Everything about her felt that way. Illicit and naughty. Forbidden.

“Do you like being mayor?”

He laughed once, and it burned in his chest. “No. I don’t.” Surprised at his honesty, he took a sip of beer to keep his mouth busy so he didn’t go spilling any more of his secrets.

“Then why do it?”

“A man’s gotta eat.” Not at all the real answer, but he’d already been more honest than he’d intended. “Why are you writing a book you aren’t excited about?” As soon as he said it, he remembered once, when he was a kid, daring Sean to touch the electrified fence around the railroad switch south of town. Sean didn’t do it; he was dumb, but not stupid. But the two of them had stood close enough to feel the current, the energy coming off the wires.

That was how she seemed now; it was as if he’d stepped too close to the wires around her.

“That’s hardly any of your business,” she snapped.

“I disagree,” he snapped right back. This wasn’t what he wanted; he wanted to look at her naked fingers, try to see down her shirt, but he couldn’t stop this terrible energy. “This is my town and you’re about to go yanking our skeletons out of their closets.”

“Why don’t you want me to write this book?” she asked, leaning in, sending his equilibrium spinning.
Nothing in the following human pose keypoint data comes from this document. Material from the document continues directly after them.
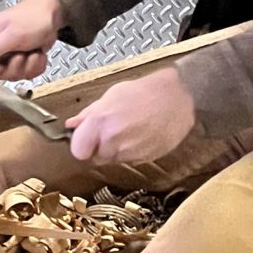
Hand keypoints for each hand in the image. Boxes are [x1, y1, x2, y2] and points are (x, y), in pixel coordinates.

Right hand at [0, 0, 63, 81]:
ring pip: (13, 75)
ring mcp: (7, 55)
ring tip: (31, 50)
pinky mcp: (20, 59)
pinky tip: (37, 53)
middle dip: (14, 68)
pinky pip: (26, 74)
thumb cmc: (32, 16)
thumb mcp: (12, 34)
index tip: (1, 65)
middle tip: (20, 54)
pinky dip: (36, 65)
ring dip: (27, 65)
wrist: (53, 13)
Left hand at [69, 67, 197, 167]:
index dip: (80, 144)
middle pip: (95, 157)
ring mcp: (130, 153)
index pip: (77, 151)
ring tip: (129, 129)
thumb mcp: (113, 94)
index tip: (84, 138)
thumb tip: (73, 124)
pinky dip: (132, 151)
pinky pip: (130, 160)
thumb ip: (90, 113)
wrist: (179, 97)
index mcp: (101, 122)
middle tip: (110, 130)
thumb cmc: (147, 92)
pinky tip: (140, 134)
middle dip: (99, 147)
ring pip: (113, 160)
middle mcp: (114, 141)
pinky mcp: (145, 159)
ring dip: (116, 149)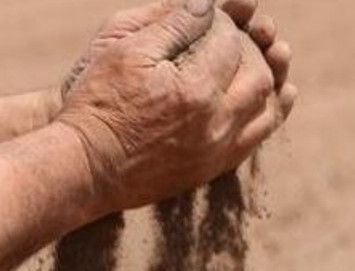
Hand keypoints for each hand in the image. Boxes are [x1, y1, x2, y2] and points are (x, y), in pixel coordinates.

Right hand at [57, 0, 290, 212]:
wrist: (84, 167)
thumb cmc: (98, 104)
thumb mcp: (125, 50)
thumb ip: (171, 23)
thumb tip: (207, 3)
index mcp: (195, 90)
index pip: (231, 43)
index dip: (226, 23)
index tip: (213, 18)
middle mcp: (214, 124)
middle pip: (260, 76)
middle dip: (255, 49)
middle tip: (240, 37)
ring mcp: (214, 152)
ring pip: (265, 112)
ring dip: (270, 82)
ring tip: (266, 61)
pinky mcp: (209, 170)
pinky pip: (252, 141)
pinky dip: (265, 116)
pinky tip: (264, 101)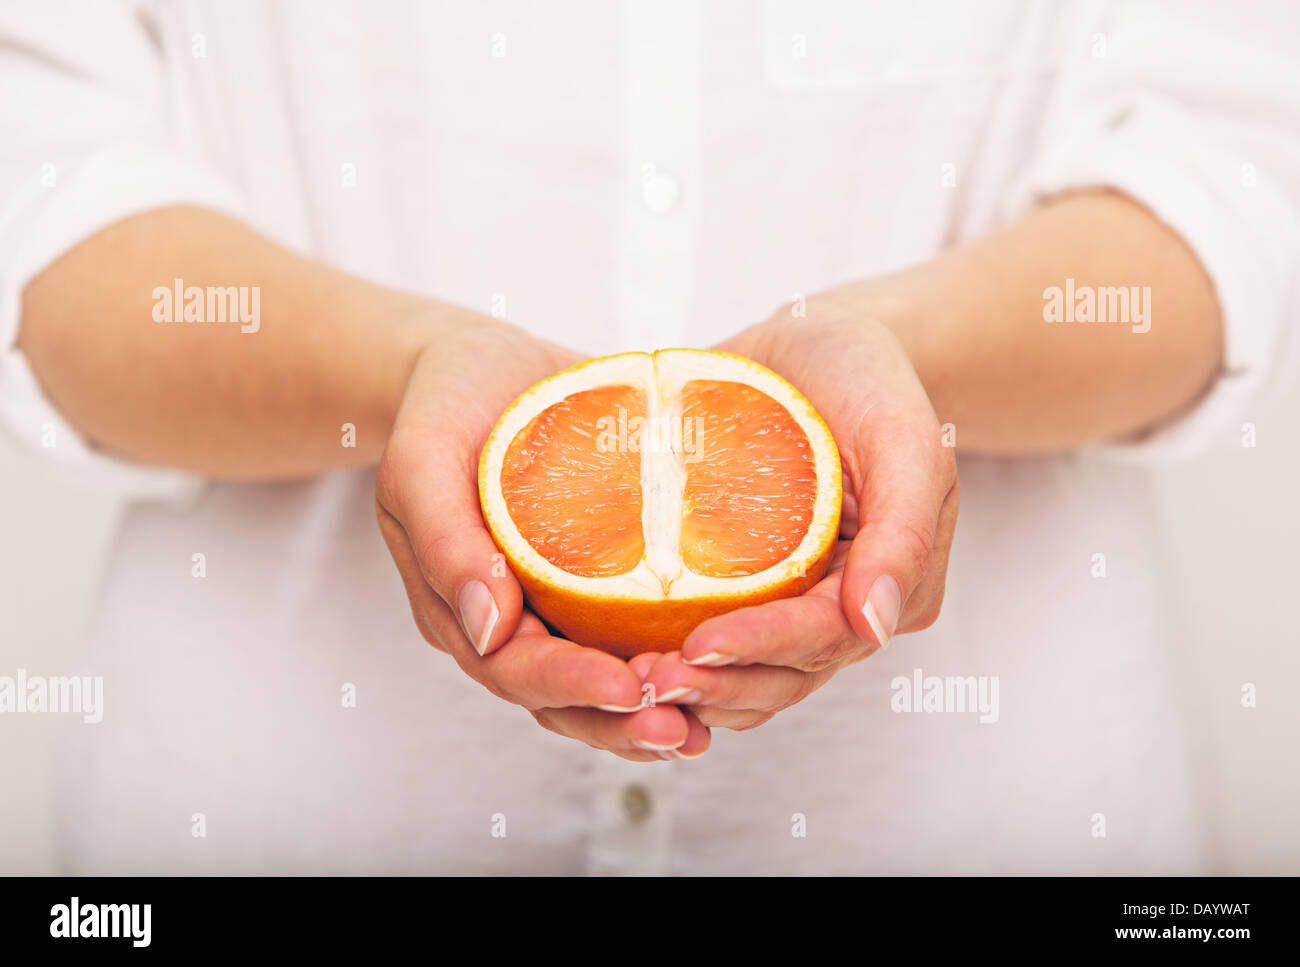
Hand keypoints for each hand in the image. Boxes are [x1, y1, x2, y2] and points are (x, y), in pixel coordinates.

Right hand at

He took another sip of beer. It was as if his friends were on
the far side of the moon; it was just him and Monica. And the language of her body.

“It’s the past,” he said, wiping his mouth. “We’re looking toward the future.”

“We?”

“Bishop.”
Me. Me most of all. The wide-open future
.

“Right,” she said, her expression close to a sneer. “The TV show. The yard work.”

Now he stiffened, everything set alight by her disdain. Her sarcasm fed his doubts, watered his worry.

“What’s wrong with that?”

“It’s very …” she pretended to mull it over “… polite.” She dropped her voice, leaned in close. “And you know how I feel about polite.”

There was something about her smart mouth, her irreverence, that made him want to bite her. It was a fire in his blood—a swift and sudden obsession. He’d start with that small, delicate cup of skin supported by bone and sinew right there under her ear. He wanted that flesh in his mouth, the heat and softness of her. And then he’d move on to the fat center of her bottom lip, so lush, so erotic. He wanted to suck that.

“You think it’s bullshit,” he said.

She touched her nose, smiling.

“You know what I think is bullshit?”

“I can hardly wait to hear.”

“Writing a book about a man who nearly killed his wife with his bare hands, a woman you clearly don’t like, and a past you put yourself in jeopardy to run from.”